During the school year:

  •  Make a formal request and provide the necessary documentation so that duplicate copies of school communications are sent to both homes. Report cards, honors certificates, notices of detention or suspension, field trips, all should be sent to both homes (or children should be given multiple copies when requested).
  • Have books, notebooks, supplies, computer or pad – or some type of digital device – at both homes. Children should not have to adjust their learning style based on the day of the week. Before you start yelling, yes, I know, one parent probably has a different financial picture than the other. (That’s a different blog post). Not a big problem; just adjust schedules so the child has time to get to a library, a friend’s house, anywhere they can efficiently and appropriately study and complete their schoolwork.
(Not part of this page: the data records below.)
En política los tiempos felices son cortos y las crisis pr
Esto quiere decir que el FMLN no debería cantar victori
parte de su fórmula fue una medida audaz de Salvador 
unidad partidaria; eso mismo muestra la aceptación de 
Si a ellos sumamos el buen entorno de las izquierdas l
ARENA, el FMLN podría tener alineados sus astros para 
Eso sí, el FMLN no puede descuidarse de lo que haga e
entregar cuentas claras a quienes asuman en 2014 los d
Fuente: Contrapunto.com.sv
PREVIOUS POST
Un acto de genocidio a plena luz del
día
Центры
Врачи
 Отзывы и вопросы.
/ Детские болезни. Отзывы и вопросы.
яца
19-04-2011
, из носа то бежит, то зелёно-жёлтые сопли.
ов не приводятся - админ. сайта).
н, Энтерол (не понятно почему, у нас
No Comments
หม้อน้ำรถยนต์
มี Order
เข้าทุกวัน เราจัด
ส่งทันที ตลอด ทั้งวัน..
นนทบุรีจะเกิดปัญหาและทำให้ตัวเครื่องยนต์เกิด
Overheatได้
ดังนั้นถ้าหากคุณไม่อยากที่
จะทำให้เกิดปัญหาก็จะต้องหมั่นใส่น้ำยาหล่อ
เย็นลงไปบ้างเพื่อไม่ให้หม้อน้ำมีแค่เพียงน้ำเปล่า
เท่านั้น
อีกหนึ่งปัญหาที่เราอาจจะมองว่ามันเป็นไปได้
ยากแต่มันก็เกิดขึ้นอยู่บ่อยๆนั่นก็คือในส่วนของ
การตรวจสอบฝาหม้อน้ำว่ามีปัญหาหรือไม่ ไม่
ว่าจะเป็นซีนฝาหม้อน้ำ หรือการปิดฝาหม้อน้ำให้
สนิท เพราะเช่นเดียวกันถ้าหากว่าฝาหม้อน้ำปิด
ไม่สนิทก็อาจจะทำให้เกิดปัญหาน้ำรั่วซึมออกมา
  • Be mindful of the other parent’s schedule. It isn’t realistic to assume that parents will agree on concepts like bedtime and curfew. Allowing your child to go to bed at 1 AM on school nights when he/she is with you (while knowing that the other parent maintains a 10pm lights-out) will probably earn you brownie points. It will also make your child a hot mess in school the next day. Trust me! Is parental agreement preferable? Yes. Is it possible? Yes. Is it mandatory? No, because many parents aren’t there yet. That’s why we offer coaching and mediation service at KidsNeed2. In the interim, discuss and (try really hard to) compromise on parenting issues so your children are not forced to engage in schizophrenic behavior at an early age.
    •  “Do your best to maintain consistent academic guidelines and expectations between houses. Be flexible, but realize that the greatest causes of academic failure In 2-home children are (1) emotional concerns and (2) inconsistent academic expectations and guidelines.“ Taken from my e-report, “7 Co-parenting Steps for Academic Achievement”, read the full document for additional information.
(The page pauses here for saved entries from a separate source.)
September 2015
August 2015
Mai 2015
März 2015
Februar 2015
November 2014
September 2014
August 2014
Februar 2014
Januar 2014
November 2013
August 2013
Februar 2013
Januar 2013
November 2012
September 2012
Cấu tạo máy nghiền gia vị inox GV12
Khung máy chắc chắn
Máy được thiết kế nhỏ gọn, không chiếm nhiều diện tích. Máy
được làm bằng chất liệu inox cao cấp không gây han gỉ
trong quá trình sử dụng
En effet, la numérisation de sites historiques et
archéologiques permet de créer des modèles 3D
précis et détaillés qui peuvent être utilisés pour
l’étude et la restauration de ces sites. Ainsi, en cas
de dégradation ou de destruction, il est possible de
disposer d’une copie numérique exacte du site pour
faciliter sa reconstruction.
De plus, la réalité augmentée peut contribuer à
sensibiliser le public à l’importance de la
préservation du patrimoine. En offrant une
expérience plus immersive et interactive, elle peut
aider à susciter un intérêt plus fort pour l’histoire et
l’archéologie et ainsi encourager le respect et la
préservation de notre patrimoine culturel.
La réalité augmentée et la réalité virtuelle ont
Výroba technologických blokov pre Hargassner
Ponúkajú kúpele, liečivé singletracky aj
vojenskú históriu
    • Share any news you receive with the other parent. Emergency parent meeting? Share. Rescheduled IEP (Individualized Education Program or Individual Education Plan)? Share. Calls from teachers or coaches or administrators or other parents? Share. The more a child realizes that both parents are informed, the greater the chance that the child will adhere to the rules.
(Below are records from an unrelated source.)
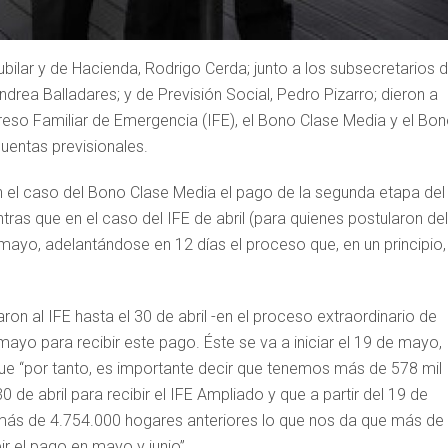
Rubilar y de Hacienda, Rodrigo Cerda; junto a los subsecretarios 
drea Balladares; y de Previsión Social, Pedro Pizarro; dieron a
eso Familiar de Emergencia (IFE), el Bono Clase Media y el Bo
uentas previsionales.
en el caso del Bono Clase Media el pago de la segunda etapa del
as que en el caso del IFE de abril (para quienes postularon del
 mayo, adelantándose en 12 días el proceso que, en un principio,
aron al IFE hasta el 30 de abril -en el proceso extraordinario de
 mayo para recibir este pago. Éste se va a iniciar el 19 de mayo,
ue “por tanto, es importante decir que tenemos más de 578 mil
de abril para recibir el IFE Ampliado y que a partir del 19 de
 más de 4.754.000 hogares anteriores lo que nos da que más de 
r el pago en mayo y junio”.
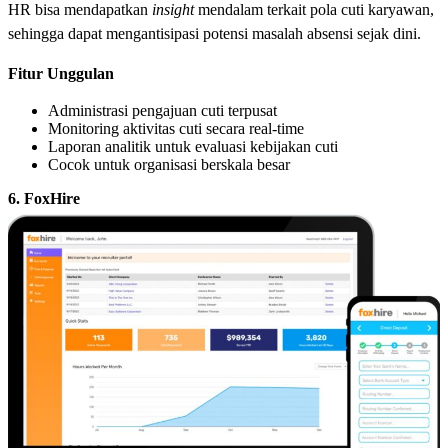
HR bisa mendapatkan
insight
mendalam terkait pola cuti karyawan,
sehingga dapat mengantisipasi potensi masalah absensi sejak dini.
Fitur Unggulan
Administrasi pengajuan cuti terpusat
Monitoring aktivitas cuti secara real-time
Laporan analitik untuk evaluasi kebijakan cuti
Cocok untuk organisasi berskala besar
6. FoxHire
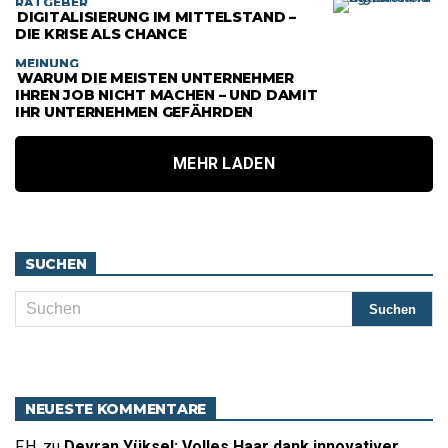
RATGEBER
DIGITALISIERUNG IM MITTELSTAND –
DIE KRISE ALS CHANCE
MEINUNG
WARUM DIE MEISTEN UNTERNEHMER
IHREN JOB NICHT MACHEN – UND DAMIT
IHR UNTERNEHMEN GEFÄHRDEN
MEHR LADEN
SUCHEN
NEUESTE KOMMENTARE
F.H.
zu
Devran Yüksel: Volles Haar dank innovativer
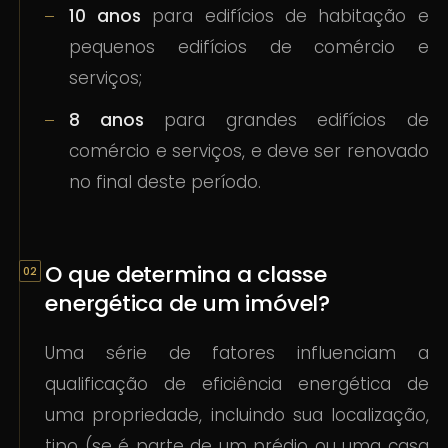
10 anos
para edifícios de habitação e
pequenos edifícios de comércio e
serviços;
8 anos
para grandes edifícios de
comércio e serviços, e deve ser renovado
no final deste período.
O que determina a classe
energética de um imóvel?
Uma série de fatores influenciam a
qualificação de eficiência energética de
uma propriedade, incluindo sua localização,
tipo (se é parte de um prédio ou uma casa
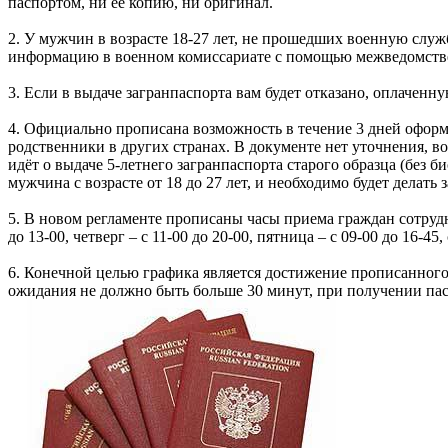
паспортом, ни её копию, ни оригинал.
2. У мужчин в возрасте 18-27 лет, не прошедших военную слу
информацию в военном комиссариате с помощью межведомстве
3. Если в выдаче загранпаспорта вам будет отказано, оплачен
4. Официально прописана возможность в течение 3 дней оформит
родственники в других странах. В документе нет уточнения, в
идёт о выдаче 5-летнего загранпаспорта старого образца (без
мужчина с возрасте от 18 до 27 лет, и необходимо будет делать 
5. В новом регламенте прописаны часы приема граждан сотрудник
до 13-00, четверг – с 11-00 до 20-00, пятница – с 09-00 до 16
6. Конечной целью графика является достижение прописанного
ожидания не должно быть больше 30 минут, при получении пас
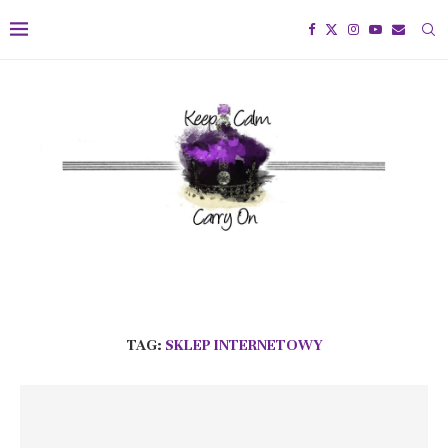
TAG:
SKLEP INTERNETOWY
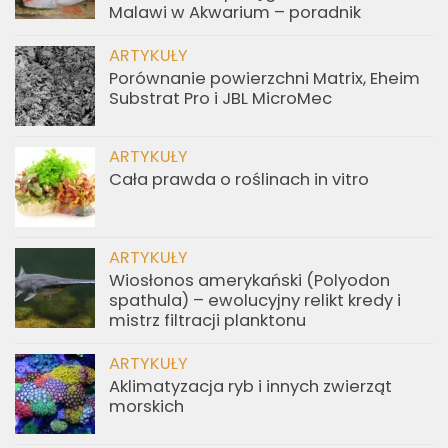
Malawi w Akwarium – poradnik
ARTYKUŁY
Porównanie powierzchni Matrix, Eheim
Substrat Pro i JBL MicroMec
ARTYKUŁY
Cała prawda o roślinach in vitro
ARTYKUŁY
Wiosłonos amerykański (Polyodon
spathula) – ewolucyjny relikt kredy i
mistrz filtracji planktonu
ARTYKUŁY
Aklimatyzacja ryb i innych zwierząt
morskich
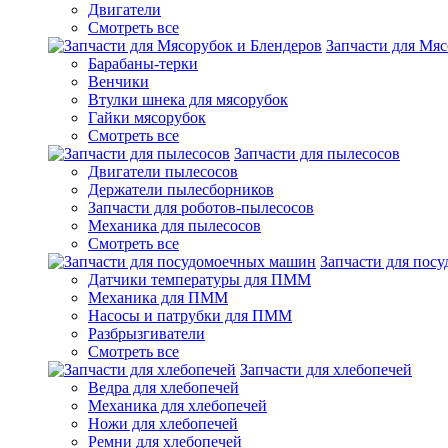
Двигатели
Смотреть все
Запчасти для Мяс
Барабаны-терки
Венчики
Втулки шнека для мясорубок
Гайки мясорубок
Смотреть все
Запчасти для пылесосов
Двигатели пылесосов
Держатели пылесборников
Запчасти для роботов-пылесосов
Механика для пылесосов
Смотреть все
Запчасти для пос
Датчики температуры для ПММ
Механика для ПММ
Насосы и патрубки для ПММ
Разбрызгиватели
Смотреть все
Запчасти для хлебопечей
Ведра для хлебопечей
Механика для хлебопечей
Ножи для хлебопечей
Ремни для хлебопечей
The bottom line is that living in 2 houses allows a child access to both parents in -- we hope – harmonious fashion. Even when that is not the case, always, always, put the child first. Understand that children mimic what we do, not what we say.

Cooperation and compromise are skills that children will need in school, in higher education, on their jobs, and in their families.

Let it start as they move between the houses of the people who profess to love them.